The Attempt at a Solution

Now we he goes through the example above, he changes the Lagrangian to

\displaystyle \int_0^1 \left[ 2x\dot{x} + (x^2 + \dot{x}^2) \right] dx

My problem is that I don't see where 2x\dot{x} comes from. The only way this conforms to the above equation is if f has the form of the original Lagrangian.

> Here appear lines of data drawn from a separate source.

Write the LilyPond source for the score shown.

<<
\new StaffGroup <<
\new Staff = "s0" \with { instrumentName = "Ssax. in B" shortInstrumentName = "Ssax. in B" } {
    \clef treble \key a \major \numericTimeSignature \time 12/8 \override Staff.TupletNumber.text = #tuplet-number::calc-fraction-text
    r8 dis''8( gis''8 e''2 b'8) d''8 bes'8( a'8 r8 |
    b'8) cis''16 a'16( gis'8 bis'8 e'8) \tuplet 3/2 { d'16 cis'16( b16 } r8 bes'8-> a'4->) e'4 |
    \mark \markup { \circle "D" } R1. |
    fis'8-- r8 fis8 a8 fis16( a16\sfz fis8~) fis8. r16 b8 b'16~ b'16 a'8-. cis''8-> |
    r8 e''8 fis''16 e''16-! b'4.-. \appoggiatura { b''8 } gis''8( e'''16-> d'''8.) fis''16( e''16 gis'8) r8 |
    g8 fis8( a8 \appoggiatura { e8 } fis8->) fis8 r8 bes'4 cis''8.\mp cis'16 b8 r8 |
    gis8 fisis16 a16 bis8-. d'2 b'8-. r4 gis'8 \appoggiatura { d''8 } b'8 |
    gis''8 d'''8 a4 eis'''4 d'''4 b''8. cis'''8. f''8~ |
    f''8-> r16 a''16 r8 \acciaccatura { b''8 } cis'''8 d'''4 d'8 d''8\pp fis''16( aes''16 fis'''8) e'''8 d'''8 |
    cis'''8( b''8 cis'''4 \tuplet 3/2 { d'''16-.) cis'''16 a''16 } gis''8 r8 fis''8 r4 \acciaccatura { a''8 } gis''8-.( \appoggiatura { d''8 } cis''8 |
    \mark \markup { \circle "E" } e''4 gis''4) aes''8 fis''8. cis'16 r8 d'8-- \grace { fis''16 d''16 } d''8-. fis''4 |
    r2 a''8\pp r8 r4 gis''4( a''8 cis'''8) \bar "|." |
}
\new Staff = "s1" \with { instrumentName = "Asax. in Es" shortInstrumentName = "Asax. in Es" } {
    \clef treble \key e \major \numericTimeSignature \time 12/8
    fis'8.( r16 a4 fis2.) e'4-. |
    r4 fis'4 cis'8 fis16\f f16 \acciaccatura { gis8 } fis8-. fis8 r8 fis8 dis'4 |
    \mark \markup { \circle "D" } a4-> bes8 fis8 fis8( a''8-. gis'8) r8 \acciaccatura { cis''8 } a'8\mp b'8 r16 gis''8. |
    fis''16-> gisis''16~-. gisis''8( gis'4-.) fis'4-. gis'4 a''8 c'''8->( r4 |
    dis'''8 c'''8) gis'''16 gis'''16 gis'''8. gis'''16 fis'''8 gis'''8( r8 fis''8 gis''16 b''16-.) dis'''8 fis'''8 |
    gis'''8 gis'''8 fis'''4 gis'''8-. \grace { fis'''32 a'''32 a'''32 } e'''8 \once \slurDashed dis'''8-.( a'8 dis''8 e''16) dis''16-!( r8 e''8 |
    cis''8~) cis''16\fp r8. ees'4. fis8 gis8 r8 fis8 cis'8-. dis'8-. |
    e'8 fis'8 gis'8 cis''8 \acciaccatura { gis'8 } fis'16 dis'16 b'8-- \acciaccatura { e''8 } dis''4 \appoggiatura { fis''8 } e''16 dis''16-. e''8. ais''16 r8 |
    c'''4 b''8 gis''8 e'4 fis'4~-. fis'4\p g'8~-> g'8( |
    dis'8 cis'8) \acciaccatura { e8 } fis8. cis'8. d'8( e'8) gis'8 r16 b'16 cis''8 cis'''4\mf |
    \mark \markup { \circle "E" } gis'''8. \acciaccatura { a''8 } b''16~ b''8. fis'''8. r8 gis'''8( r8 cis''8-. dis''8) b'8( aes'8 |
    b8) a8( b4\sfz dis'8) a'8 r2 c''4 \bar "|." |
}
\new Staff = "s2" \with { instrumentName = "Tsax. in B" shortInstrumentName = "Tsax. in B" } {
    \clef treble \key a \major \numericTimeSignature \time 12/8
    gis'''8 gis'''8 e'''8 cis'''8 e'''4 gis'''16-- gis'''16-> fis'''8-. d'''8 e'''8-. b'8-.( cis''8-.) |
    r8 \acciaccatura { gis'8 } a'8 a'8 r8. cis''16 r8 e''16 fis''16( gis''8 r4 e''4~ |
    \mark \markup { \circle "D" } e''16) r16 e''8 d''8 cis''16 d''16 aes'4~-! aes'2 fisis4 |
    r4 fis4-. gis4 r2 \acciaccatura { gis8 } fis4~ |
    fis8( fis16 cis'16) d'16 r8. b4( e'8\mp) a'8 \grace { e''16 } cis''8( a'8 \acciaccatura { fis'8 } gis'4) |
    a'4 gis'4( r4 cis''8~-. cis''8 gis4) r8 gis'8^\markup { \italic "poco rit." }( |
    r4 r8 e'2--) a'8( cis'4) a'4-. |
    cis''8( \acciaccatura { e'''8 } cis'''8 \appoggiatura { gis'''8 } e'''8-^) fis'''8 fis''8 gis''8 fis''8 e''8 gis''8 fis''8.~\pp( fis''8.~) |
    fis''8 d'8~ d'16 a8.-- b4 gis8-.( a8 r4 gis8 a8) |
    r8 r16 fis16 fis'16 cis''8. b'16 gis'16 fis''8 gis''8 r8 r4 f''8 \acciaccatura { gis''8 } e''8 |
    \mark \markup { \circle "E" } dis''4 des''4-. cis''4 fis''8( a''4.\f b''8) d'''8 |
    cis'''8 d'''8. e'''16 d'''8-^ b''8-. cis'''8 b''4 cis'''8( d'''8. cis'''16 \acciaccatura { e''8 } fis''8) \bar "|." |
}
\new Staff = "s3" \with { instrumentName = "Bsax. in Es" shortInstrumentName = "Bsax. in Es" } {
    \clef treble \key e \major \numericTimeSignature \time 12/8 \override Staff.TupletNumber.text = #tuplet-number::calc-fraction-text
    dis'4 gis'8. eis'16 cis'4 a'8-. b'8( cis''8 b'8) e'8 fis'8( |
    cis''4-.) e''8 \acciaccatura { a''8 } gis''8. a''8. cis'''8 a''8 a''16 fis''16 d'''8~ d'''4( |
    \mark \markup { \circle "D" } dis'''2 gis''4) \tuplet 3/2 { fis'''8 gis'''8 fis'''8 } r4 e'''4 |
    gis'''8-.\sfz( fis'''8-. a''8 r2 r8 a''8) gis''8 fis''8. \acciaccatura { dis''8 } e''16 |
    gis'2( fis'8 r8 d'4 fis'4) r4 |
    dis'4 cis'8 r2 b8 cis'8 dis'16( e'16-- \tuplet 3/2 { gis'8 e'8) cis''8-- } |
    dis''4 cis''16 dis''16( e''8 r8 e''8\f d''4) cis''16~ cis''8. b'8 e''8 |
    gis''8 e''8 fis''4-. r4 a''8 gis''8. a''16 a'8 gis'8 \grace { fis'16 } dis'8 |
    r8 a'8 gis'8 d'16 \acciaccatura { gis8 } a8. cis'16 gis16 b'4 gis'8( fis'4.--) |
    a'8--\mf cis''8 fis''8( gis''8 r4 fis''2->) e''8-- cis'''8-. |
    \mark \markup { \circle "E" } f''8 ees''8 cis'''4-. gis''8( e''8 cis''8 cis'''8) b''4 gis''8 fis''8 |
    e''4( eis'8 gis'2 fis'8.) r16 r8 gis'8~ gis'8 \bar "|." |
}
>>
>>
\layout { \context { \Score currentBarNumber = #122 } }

At least in this case, I figure that f(t,x(t)) = x(t) in which case

\displaystyle \frac{\partial f}{\partial t} + \sum_i \frac{\partial f}{\partial x_i} \dot{x}_i = \dot{x} + \dot{x} = 2\dot{x}

which varies from what he got by the factor of x

 

[Kreizhn]

If nothing else, can someone please confirm that if f(t,x(t)) = x(t) then

\displaystyle \frac{\partial f}{\partial t} + \sum_i \frac{\partial f}{\partial x_i} \dot{x}_i = \dot{x} + \dot{x} = 2\dot{x}

 

[Kreizhn]

Nevermind, everything has been figured out. I knew it looked weird that I was getting a coefficient of 2. It turns out I didn't notice the fact that x(1) was actually x(1)², so no worries.